Data for processing START
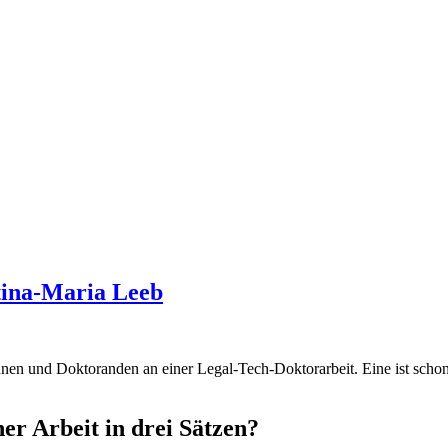
stina-Maria Leeb
en und Doktoranden an einer Legal-Tech-Doktorarbeit. Eine ist schon 
er Arbeit in drei Sätzen?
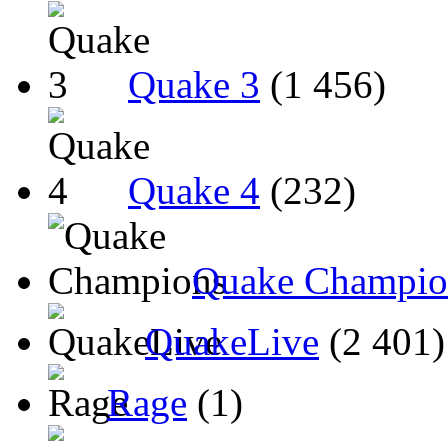
Quake 3
(1 456)
Quake 4
(232)
Quake Champio
QuakeLive
(2 401)
Rage
(1)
Data for processing END
• [Work request] Reproduce the lines of the material with "Quake 4" replaced by "Quake IV" and every other line unchanged. Omit the pictures.

• [Response area]
stina-Maria Leeb
en und Doktoranden an einer Legal-Tech-Doktorarbeit. Eine ist schon 
er Arbeit in drei Sätzen?
Quake 3
(1 456)
Quake IV
(232)
Quake Champio
QuakeLive
(2 401)
Rage
(1)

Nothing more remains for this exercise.